Speaking of getting out there, not many people want to go outside in the Chicago winters! When asked how they will deal with this challenge in their business Wagu Wagon joked that they wouldn't need their air conditioner in their truck over the coming months but they clearly have an advantage with the warmth of their on board kitchen and say it's no different from working in a real kitchen at a real restaurant. In the months of January and February however they plan to take the truck into the shop to get it ready for next summer which they think will be a blockbuster for their business. Luckily 5411 Empanadas started their catering business before launching a food truck and plan to focus on that end of their business during the winter time. They will also do more small daily stops rather than one big stop, plus step up their deliveries. Though on a great weather day a food truck like 5411 Empanadas will sell for 3 hours straight, during the rough winter months ahead every private holiday party and catering opportunity will contribute toward keeping all of Chicago's food trucks afloat.
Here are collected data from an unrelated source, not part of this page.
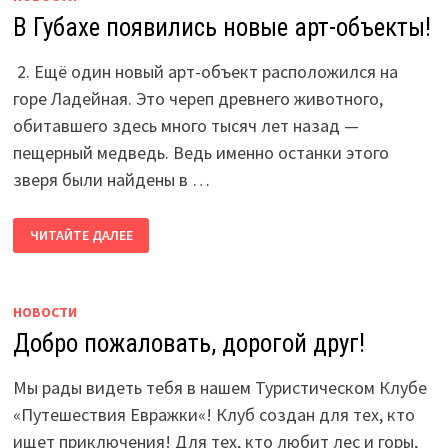
В Губахе появились новые арт-объекты!
2. Ещё один новый арт-объект расположился на
горе Ладейная. Это череп древнего животного,
обитавшего здесь много тысяч лет назад —
пещерный медведь. Ведь именно останки этого
зверя были найдены в …
В
ЧИТАЙТЕ ДАЛЕЕ
ГУБАХЕ
ПОЯВИЛИСЬ
НОВЫЕ
АРТ-
ОБЪЕКТЫ!
НОВОСТИ
Добро пожаловать, дорогой друг!
Мы рады видеть тебя в нашем Туристическом Клубе
«Путешествия Евражки«! Клуб создан для тех, кто
ищет приключения! Для тех, кто любит лес и горы,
With all of these challenges it's easy to wonder if it's even worth it? While Slide Ride boasts over 3500 Twitter followers and 5411 Empanadas claims three people lined up waiting for them before they get there as a result of tweeting their location, questions remain whether food trucks in Chicago are profitable and will they persist? Nadia Sherris from Sweet Ride says the parking attendants are especially tough on food trucks even though they have business licenses and they pay meters just like everyone else. Slide Ride was quick to point out food trucks can't park within 200 feet of a restaurant and are only allowed to serve between 10 am and 10 pm making things more difficult and challenging for them. Drew Wasserman pointed out in his recent article published along with his infographic a few key issues that are challenging for food trucks:
* "There has been a stringent 20 year ban on all food manufacturing from a motorized vehicle while on city property.
* Local restaurants maintain political pressure to keep the ban in effect.
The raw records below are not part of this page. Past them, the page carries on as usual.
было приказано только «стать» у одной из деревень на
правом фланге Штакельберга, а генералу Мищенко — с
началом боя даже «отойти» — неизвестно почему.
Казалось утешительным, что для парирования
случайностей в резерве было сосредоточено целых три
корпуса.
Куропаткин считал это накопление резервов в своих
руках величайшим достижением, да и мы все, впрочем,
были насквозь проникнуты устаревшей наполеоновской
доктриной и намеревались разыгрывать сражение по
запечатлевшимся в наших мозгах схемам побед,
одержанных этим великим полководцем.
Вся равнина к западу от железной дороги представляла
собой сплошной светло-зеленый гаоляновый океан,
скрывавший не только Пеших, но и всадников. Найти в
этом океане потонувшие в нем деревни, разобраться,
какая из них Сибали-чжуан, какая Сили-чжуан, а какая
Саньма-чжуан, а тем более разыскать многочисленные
* Food Trucks must conform to many city health codes, such as that a front driver section must be separate from the back food preparation area.
* All food must be packaged separately and individually, which can be a tall order in the case of a large batch of cupcakes for example."
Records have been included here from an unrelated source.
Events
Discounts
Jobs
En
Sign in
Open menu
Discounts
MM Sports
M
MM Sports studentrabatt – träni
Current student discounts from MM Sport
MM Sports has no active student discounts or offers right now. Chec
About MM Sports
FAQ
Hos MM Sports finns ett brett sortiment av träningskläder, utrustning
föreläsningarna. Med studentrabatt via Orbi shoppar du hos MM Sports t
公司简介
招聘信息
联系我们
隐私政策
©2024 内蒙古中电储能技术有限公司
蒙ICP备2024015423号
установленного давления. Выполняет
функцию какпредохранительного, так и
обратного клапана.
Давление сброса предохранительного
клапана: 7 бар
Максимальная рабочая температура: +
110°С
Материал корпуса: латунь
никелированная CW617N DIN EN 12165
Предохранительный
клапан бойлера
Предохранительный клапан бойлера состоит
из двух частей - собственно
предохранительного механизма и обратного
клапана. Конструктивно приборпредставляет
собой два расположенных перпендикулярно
Wagu Wagon says it's easy to be profitable, but it will take them awhile to pay back debt. They have been approached for holiday season parties and they think next year will be great for them. 5411 Empanadas says it's a lot of work, but fun. Most everyone else I spoke with concurs that there are a lot of long hours involved but they are happy with their success. Meanwhile fans are crazy about the entire delicious experience.